Text under study —
In 10 years, magazine sales have halved
Written by Chris Brewer, published on Bizcommunity.com
What does this mean? Well, lots of things, but it's certainly not the catastrophe many would have you believe.
There has always been a lot of hoo-ha about circulation and, perhaps more importantly, numbers of readers.
Whilst many astute planners and strategists have grasped the nettle and understand what declining circulations mean, many others, sadly, have not.
I still see publishers (and broadcasters for that matter) desperately chasing after, and promoting, total readers/listeners/viewers. This amazes me.
I remember once, a few years back, Saarf adjusted its criteria for evaluating readers. Among some of the results was that one particular publication had its readership numbers recalculated by about 200,000. His reaction was to wail, "where are my 200,000 readers? You've stolen them!"

What is being asked —
Please continue the article on halved magazine sales from the point where it stops.

Records from a dataset:
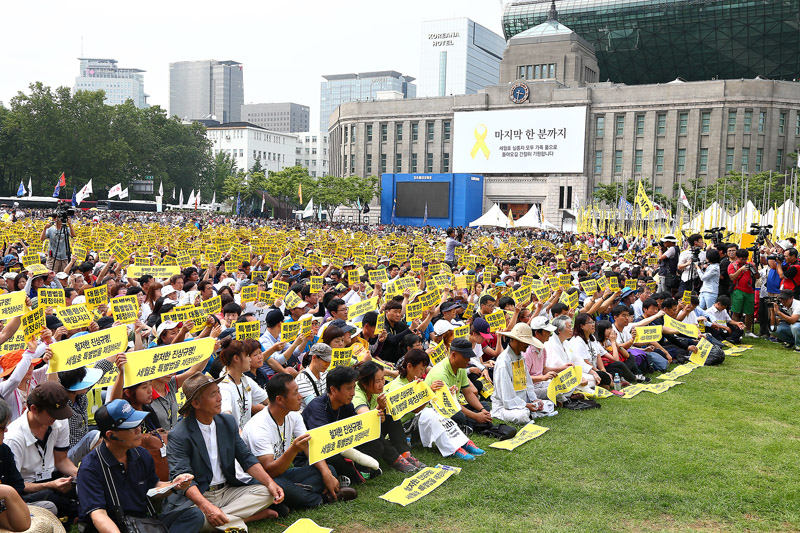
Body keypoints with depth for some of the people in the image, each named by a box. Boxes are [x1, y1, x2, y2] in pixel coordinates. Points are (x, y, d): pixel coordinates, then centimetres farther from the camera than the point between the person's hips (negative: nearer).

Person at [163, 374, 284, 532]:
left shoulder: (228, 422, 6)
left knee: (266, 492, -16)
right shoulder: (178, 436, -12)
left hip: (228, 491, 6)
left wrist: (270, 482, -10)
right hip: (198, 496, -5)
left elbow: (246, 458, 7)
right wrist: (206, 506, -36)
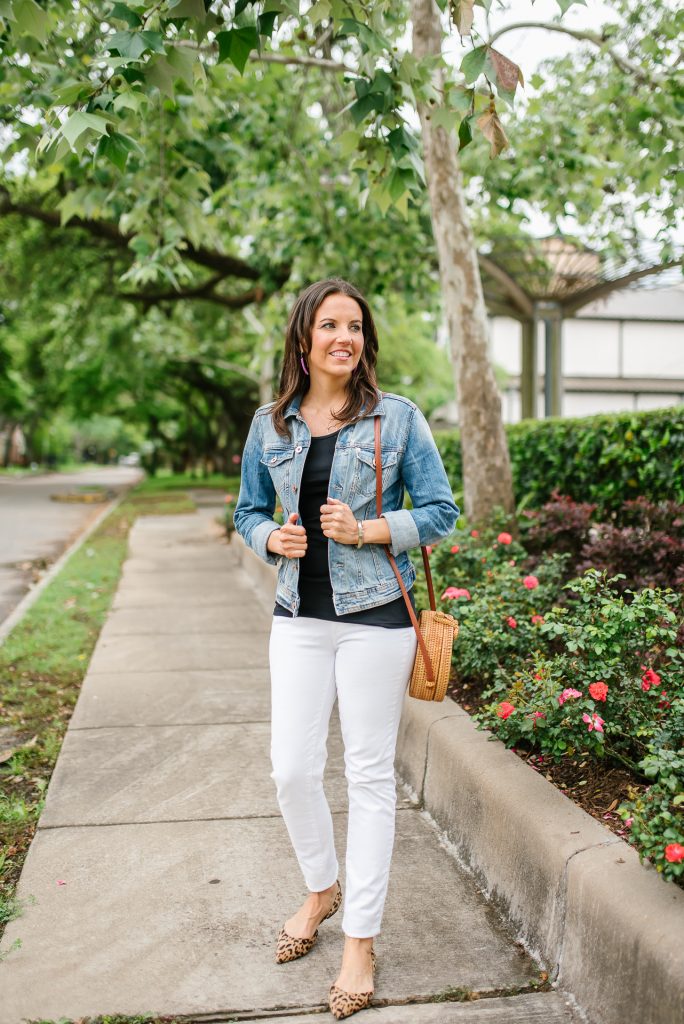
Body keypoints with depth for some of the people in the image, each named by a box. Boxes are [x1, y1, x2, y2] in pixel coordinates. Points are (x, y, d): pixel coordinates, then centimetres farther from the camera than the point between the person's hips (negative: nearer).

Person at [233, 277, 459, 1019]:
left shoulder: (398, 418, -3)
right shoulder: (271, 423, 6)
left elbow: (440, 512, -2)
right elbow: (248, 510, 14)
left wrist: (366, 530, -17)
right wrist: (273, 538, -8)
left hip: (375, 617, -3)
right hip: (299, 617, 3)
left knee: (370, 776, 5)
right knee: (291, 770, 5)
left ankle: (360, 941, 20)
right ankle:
--
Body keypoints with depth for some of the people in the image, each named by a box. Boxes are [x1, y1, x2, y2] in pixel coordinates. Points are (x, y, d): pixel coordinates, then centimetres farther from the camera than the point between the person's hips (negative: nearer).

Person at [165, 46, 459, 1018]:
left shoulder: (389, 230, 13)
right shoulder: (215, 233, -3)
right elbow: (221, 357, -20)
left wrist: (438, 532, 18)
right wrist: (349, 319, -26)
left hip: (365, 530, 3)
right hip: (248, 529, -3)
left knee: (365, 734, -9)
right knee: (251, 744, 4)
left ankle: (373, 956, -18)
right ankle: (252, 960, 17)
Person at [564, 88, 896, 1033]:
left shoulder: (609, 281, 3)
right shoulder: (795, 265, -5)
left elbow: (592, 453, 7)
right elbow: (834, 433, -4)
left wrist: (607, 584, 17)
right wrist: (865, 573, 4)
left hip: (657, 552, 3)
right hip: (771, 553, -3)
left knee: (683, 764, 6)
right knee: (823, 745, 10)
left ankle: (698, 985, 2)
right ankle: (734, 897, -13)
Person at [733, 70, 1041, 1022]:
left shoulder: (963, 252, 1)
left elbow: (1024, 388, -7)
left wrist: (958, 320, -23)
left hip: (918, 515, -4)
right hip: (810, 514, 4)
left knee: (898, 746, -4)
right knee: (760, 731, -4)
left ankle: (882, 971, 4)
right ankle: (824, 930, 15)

Answer for this exercise —
I called him an idiot at the time and patiently explained that he had the same number of readers today as he did yesterday. He'd lost nothing. His advertisers had lost nothing. The previous numbers were simply wrong – that's all. But he wouldn't have it and insisted he was being mugged.
That kind of reaction was, maybe, one of the first cracks in industry-supported research. But remember, the Audit Bureau of Circulations is close to in-viable and readership/listeners/viewers has always been a second runner to that.
There have always been surveys produced by media houses (some good, some awful) but whilst we had Amps around they were overshadowed. Spurious "research" was given a wide berth by the smart money.
In the meantime, total magazine circulation fell 11.7% in the fourth quarter of 2016 from the same period in 2015. On the other hand, custom magazines (retail publications, for example) increased by 2.2%. (Sunday Times' interpretation of ABC reports) This is important, so read on.
Now Saarf and Amps have gone, this proliferation of "surveys" will, in my view, mushroom. In doing so it's going to take some wily experts to sort out the exaggerations from the truth.
And the reason for these surveys is the total obsession with chasing the "total number of readers" which, as many will agree, is akin to absolute nonsense.
The question is not how many readers you have but how much of a given market your publication influences.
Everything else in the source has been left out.